Diana L. Eck is Professor of Comparative Religion and Indian Studies at Harvard University where she serves on the Committee on the Study of Religion in the Faculty of Arts and Sciences. She is also a member of the Department of Sanskrit and Indian Studies as well as the Faculty of Divinity. She received her B.A. from Smith College (1967) in Religion, her M.A. from the School of Oriental and African Studies, University of London (1968) in South Asian History, and her Ph.D. from Harvard University (1976) in the Comparative Study of Religion. Eck and her partner Dorothy Austin are currently serving as Masters of Lowell House at Harvard.
Since 1991, Diana Eck has been heading a research team at Harvard University to explore the new religious diversity of the United States and its meaning for the American pluralist experiment.
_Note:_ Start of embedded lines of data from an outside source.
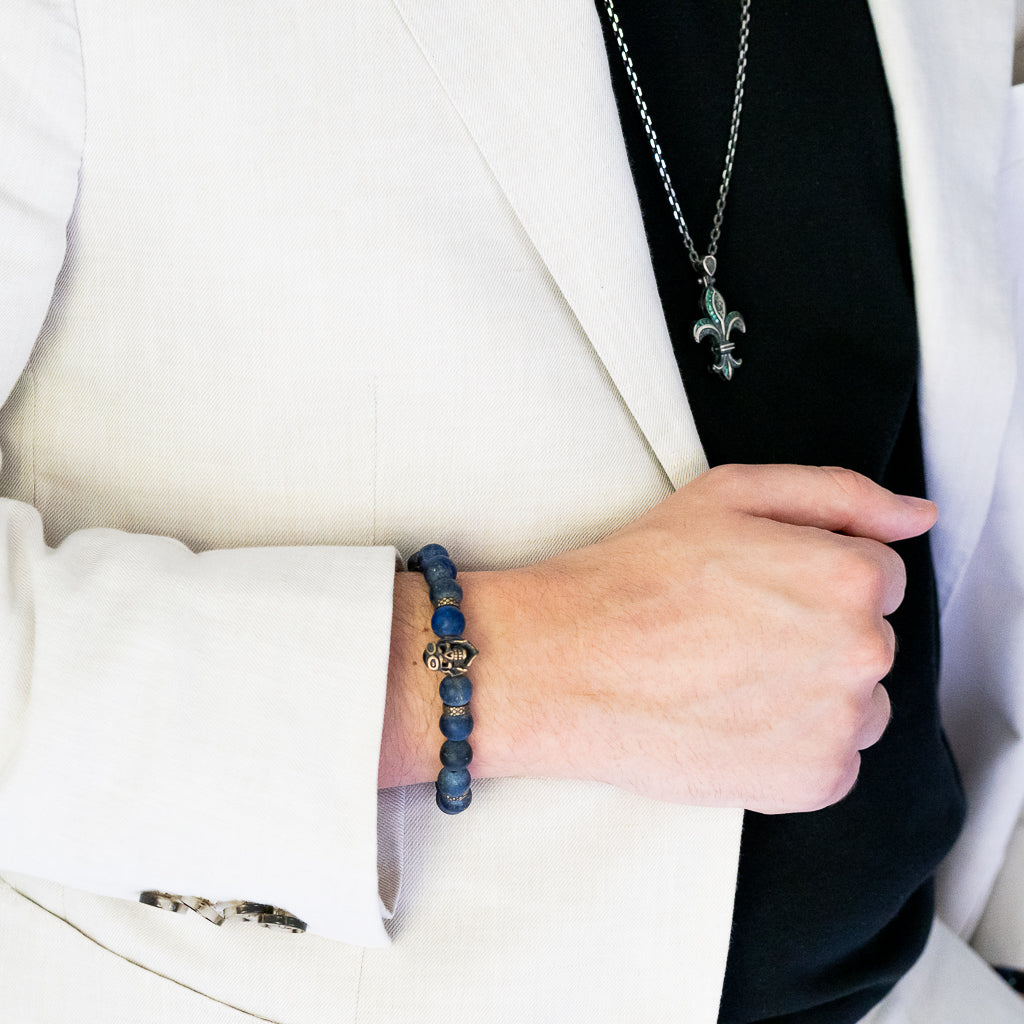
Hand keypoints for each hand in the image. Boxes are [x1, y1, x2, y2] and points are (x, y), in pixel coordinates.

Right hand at [474, 464, 934, 813]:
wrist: (565, 665)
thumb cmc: (636, 578)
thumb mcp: (729, 495)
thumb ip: (838, 494)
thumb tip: (916, 517)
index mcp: (848, 577)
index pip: (877, 575)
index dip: (809, 574)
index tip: (755, 587)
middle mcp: (859, 653)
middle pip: (868, 638)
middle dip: (815, 630)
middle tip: (732, 630)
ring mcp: (839, 724)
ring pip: (857, 701)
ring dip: (812, 690)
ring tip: (729, 676)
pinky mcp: (813, 783)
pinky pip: (834, 757)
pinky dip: (794, 743)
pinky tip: (733, 718)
The Pluralism Project has been documenting the growing presence of the Muslim, Buddhist, Hindu, Sikh, Jain, and Zoroastrian communities in the U.S. This research project has involved students and professors in "hometown" research on America's new religious landscape.
In 1996, Diana L. Eck was appointed to a U.S. State Department Advisory Committee on Religious Freedom Abroad, a twenty-member commission charged with advising the Secretary of State on enhancing and protecting religious freedom in the overall context of human rights. In 1998, Eck received the National Humanities Medal from President Clinton and the National Endowment for the Humanities for her work on American religious pluralism.